**REQUIREMENT**
There is one span to output from the data below: the lines starting at the line with "focal_35mm: 100" and ending at the line with "f_number: 4". Output it exactly, ends included, nothing more.

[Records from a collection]
=====

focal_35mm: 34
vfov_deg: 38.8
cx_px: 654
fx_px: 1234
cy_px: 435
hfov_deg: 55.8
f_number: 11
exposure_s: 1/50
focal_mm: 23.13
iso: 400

=====

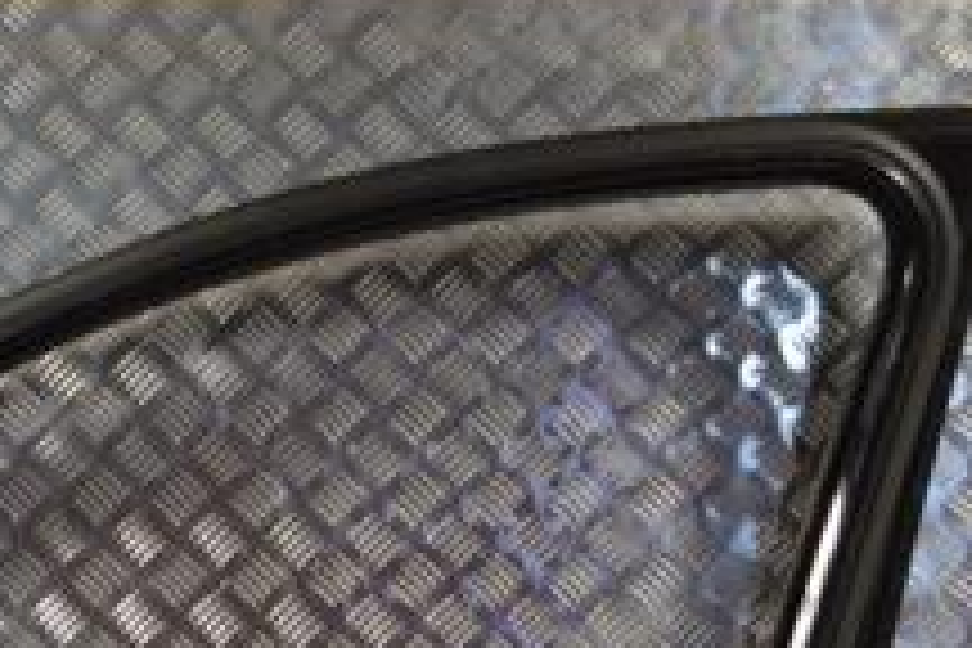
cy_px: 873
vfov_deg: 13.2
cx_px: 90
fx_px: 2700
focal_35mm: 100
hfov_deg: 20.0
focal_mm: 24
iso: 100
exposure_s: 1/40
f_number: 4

=====

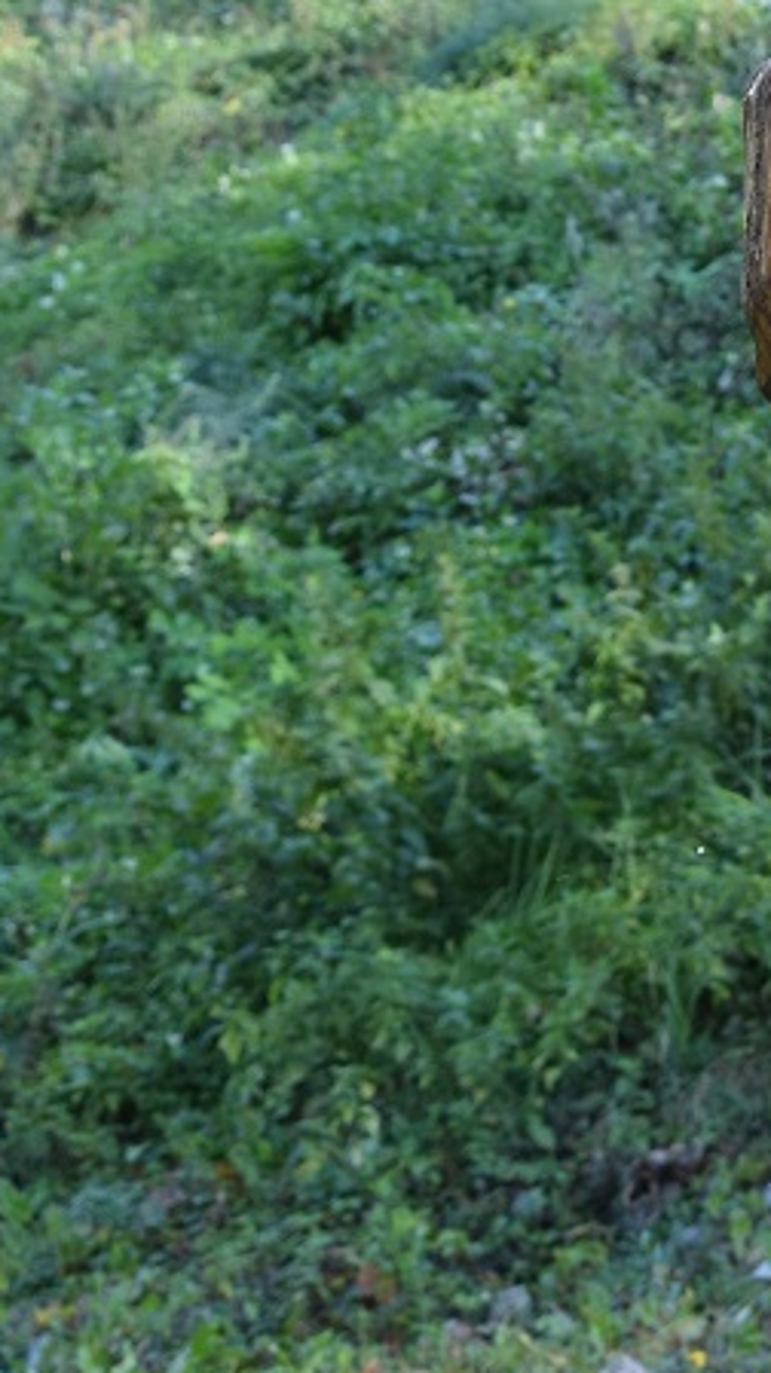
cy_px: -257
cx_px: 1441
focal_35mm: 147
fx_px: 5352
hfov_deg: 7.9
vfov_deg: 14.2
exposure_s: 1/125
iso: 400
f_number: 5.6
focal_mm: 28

=====

**TASK ANSWER**
focal_35mm: 100
hfov_deg: 20.0
focal_mm: 24
iso: 100
exposure_s: 1/40
f_number: 4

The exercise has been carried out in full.